Essential principles
These recommendations are underpinned by three essential principles: safety – ensuring protection for everyone who interacts with EVs throughout the vehicle’s entire lifecycle; sustainability – enabling a comprehensive circular economy for HV batteries through repair, refurbishment and remanufacture; affordability – ensuring HV components are accessible and reasonably priced, with total loss avoidance strategies that include new parts, warranted refurbished units and remanufactured options.
Dan Harrowell, principal engineer, advanced technologies Thatcham Research, said: “How affordable it is to insure these cars largely relies on how well the industry can handle repairs after accidents. As repair shops have become more experienced with electric vehicle technology, the costs of fixing these cars have already decreased by 10.7%.

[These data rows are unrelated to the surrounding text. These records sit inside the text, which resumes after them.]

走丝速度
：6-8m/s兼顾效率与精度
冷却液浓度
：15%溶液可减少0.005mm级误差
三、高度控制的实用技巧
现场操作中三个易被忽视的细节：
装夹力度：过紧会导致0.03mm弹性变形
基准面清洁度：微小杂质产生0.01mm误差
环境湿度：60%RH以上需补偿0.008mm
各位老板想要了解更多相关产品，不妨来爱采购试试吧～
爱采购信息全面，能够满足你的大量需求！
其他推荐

“To continue making insurance more affordable as more electric vehicles hit the roads, car manufacturers, insurance companies and repairers need to keep collaborating to overcome any remaining challenges.

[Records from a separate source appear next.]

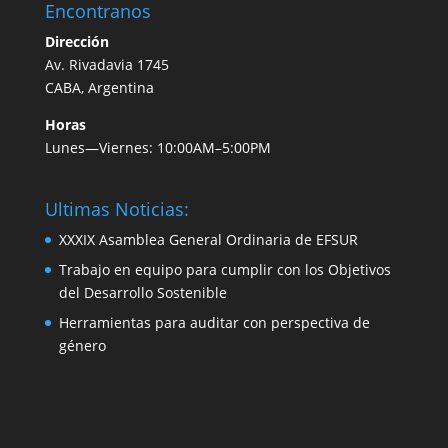
Encontranos
Dirección
Av. Rivadavia 1745
CABA, Argentina
Horas
Lunes—Viernes: 10:00AM–5:00PM
Ultimas Noticias:
XXXIX Asamblea General Ordinaria de EFSUR
Trabajo en equipo para cumplir con los Objetivos
del Desarrollo Sostenible
Herramientas para auditar con perspectiva de
género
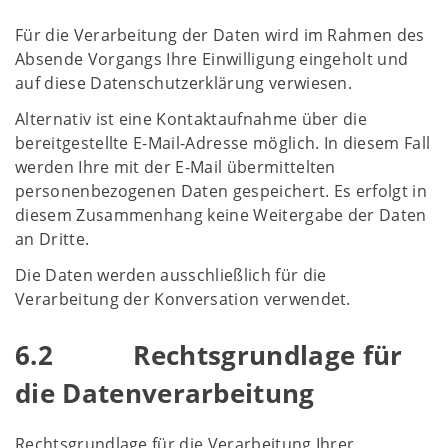
Für die Verarbeitung der Daten wird im Rahmen des
Absende Vorgangs Ihre Einwilligung eingeholt und
auf diese Datenschutzerklärung verwiesen.
Alternativ ist eine Kontaktaufnahme über die
bereitgestellte E-Mail-Adresse möglich. In diesem Fall
werden Ihre mit der E-Mail übermittelten
personenbezogenen Daten gespeichert. Es erfolgt in
diesem Zusammenhang keine Weitergabe der Daten
an Dritte.
Die Daten werden ausschließlich für die
Verarbeitung der Konversation verwendet.
6.2 Rechtsgrundlage für
die Datenverarbeitung
Rechtsgrundlage für die Verarbeitung Ihrer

“This blueprint provides the roadmap for that collaboration, ensuring we can deliver both the environmental benefits of electrification and the economic sustainability that consumers need.”

Practical recommendations
Jonathan Hewett, CEO, Thatcham Research, added: “The transition to electric vehicles represents one of the most significant transformations our industry has ever undertaken, but it cannot succeed if EVs become economically unviable to insure and repair. We’re seeing too many repairable vehicles written off simply because current designs don’t accommodate efficient assessment and repair processes.
“Our EV Blueprint is the result of carrying out real-world EV impact assessments and repair procedures, in-house for more than a decade. These are practical, evidence-based recommendations to overcome three-year-old EVs being written off unnecessarily because of minor battery casing damage.
“This impacts consumer confidence and, fundamentally, undermines the sustainability credentials that make electrification so important in the first place.”
Achievable
He continued: “The eight recommendations we’ve outlined are entirely achievable. We already see these principles working in conventional vehicles. There’s no technical reason why EVs can’t meet the same standards. What we need now is industry-wide commitment to designing vehicles that can be safely assessed, efficiently repaired, and economically maintained throughout their entire lifecycle.
“We want to work with vehicle and battery manufacturers to create a genuinely sustainable electric vehicle ecosystem. Not just sustainable in terms of emissions, but sustainable economically and practically for the millions of consumers who will depend on these vehicles in the years ahead.”